Tomorrow I have an interview with a local TV station talking about cool astronomy things happening in 2023 that are visible from Saskatchewan (Moon occulting Jupiter, partial solar eclipse, maybe Comet 2022 E3 ZTF, various meteor showers, auroras as we get closer solar max, did I miss anything?) and then I get interviewed about my research and career for a podcast. Hopefully will be fun and not stressful!
First interview happening in 3 minutes. Attempted to tidy up behind me since it's for TV, but man my kids are good at making thorough messes, even on bookshelves and vertical surfaces...
Aaaaannnd after all that last-minute worrying it turned out to be for a written article. Ha! Anyway, it was a great journalist who asked good questions so I'm looking forward to seeing what he writes up!
I even brushed my hair and put on a professor sweater. Headphones or no headphones? Scarf or no scarf? When was I supposed to learn all this stuff about how to present myself on TV?!

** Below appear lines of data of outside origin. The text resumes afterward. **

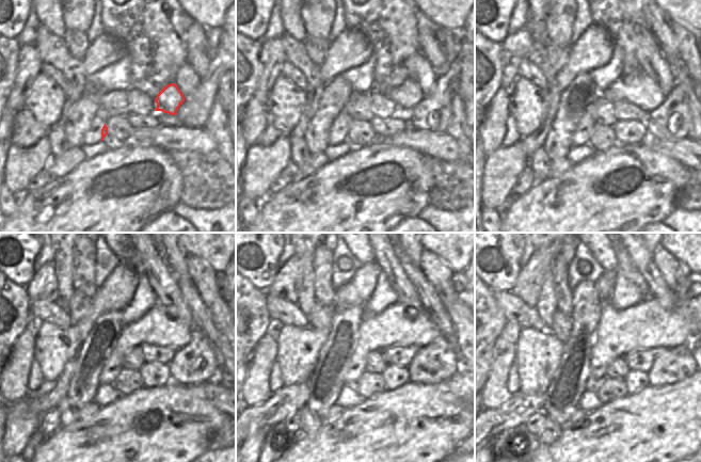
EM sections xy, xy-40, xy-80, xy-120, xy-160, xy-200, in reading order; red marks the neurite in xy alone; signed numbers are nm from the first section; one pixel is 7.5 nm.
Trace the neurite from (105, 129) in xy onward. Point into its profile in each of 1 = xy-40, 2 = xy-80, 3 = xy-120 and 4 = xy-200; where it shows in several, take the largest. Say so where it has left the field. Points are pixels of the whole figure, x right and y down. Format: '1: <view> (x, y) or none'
1: xy-40 (344, 133)
2: xy-80 (586, 129)
3: xy-120 (156, 327)
4: xy-200 (648, 324)

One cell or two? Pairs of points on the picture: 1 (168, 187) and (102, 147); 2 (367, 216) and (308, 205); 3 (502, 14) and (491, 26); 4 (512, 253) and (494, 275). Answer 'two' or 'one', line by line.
1: two
2: one
3: one
4: one

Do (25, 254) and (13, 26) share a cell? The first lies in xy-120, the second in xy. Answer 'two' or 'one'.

A lot of what I've learned about sun dogs (and other super cool rainbowy things you can see in the sky on occasion) comes from this really thorough, beautifully put together website: https://atoptics.co.uk/halo/parhelia.htm
Well, during the podcast interview I got an email asking me to do ANOTHER local news interview. This one is on explaining sun dogs!! My favourite atmospheric optical phenomenon!
Today I have a summer research student starting and I'm going to have to let her in on the (somewhat embarrassing) secret that Fortran is still one of the fastest languages out there for what we need to do, then have her install a fortran compiler. Welcome to the future, student!